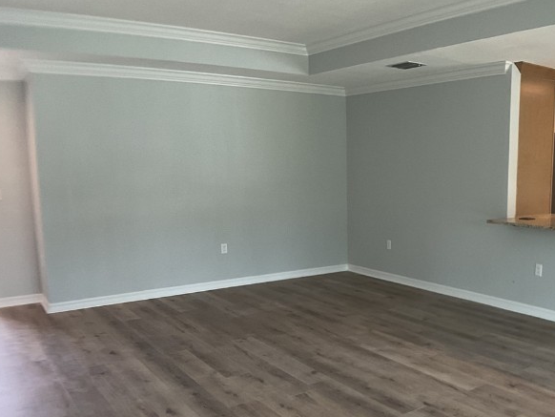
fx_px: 818
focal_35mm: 51
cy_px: 272
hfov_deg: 36.2
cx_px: 444
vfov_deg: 28.4
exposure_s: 1/60
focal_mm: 3
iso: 64
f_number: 1.8
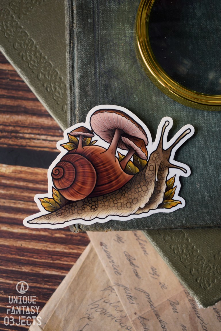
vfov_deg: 35.1
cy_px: 166
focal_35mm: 57
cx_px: 110
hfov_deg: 23.8
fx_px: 525
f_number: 4.8
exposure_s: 1/60
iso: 500
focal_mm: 38
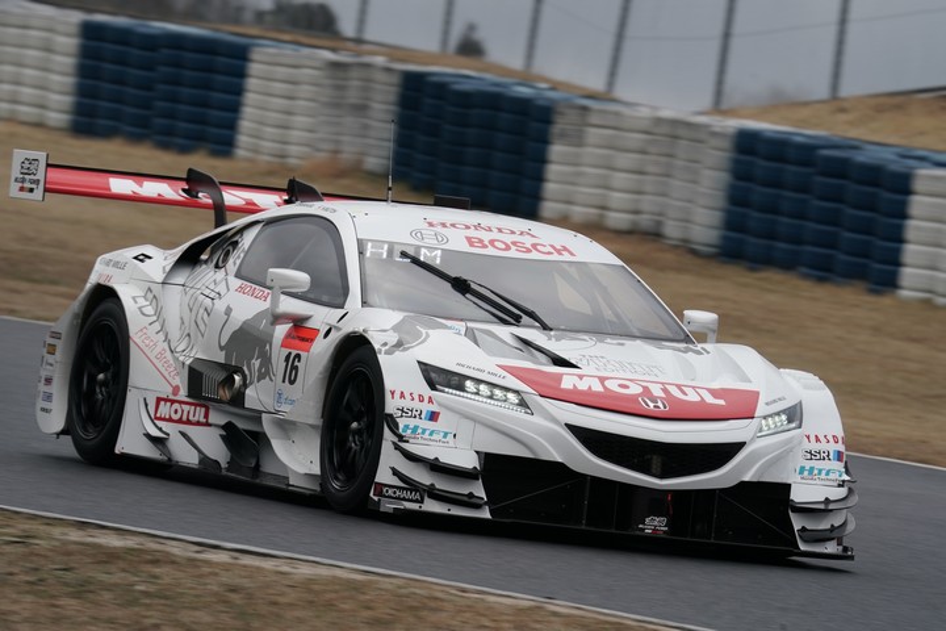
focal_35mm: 474
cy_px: 316
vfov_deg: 2.9
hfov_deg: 4.3
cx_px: 473
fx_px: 12455
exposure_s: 1/320
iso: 320
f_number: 13
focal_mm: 474
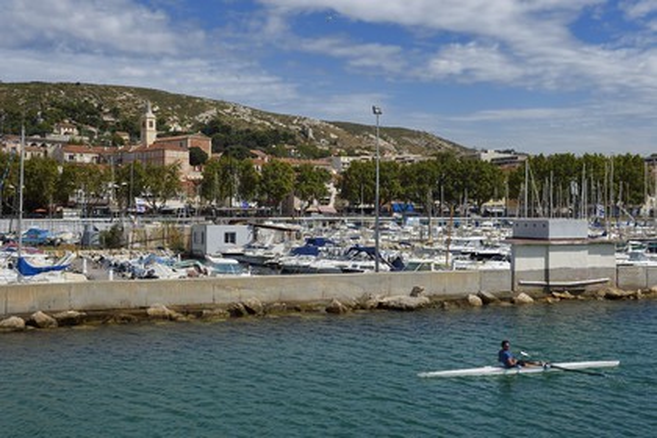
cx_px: 328
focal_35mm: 38
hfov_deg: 50.7
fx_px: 693
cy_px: 219
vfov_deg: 35.1
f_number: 13
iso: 200
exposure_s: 1/320
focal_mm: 38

————————

▶ **AIM OF THE TASK**
Exact repetition of each line above is expected; images are to be omitted.

▶ **WORKED SOLUTION**
fx_px: 818
focal_35mm: 51
cy_px: 272
hfov_deg: 36.2
cx_px: 444
vfov_deg: 28.4
exposure_s: 1/60
focal_mm: 3
iso: 64
f_number: 1.8
vfov_deg: 35.1
cy_px: 166
focal_35mm: 57
cx_px: 110
hfov_deg: 23.8
fx_px: 525
f_number: 4.8
exposure_s: 1/60
iso: 500
focal_mm: 38
focal_35mm: 474
cy_px: 316
vfov_deg: 2.9
hfov_deg: 4.3
cx_px: 473
fx_px: 12455
exposure_s: 1/320
iso: 320
f_number: 13
focal_mm: 474
cx_px: 328
focal_35mm: 38
hfov_deg: 50.7
fx_px: 693
cy_px: 219
vfov_deg: 35.1
f_number: 13
iso: 200
exposure_s: 1/320
focal_mm: 38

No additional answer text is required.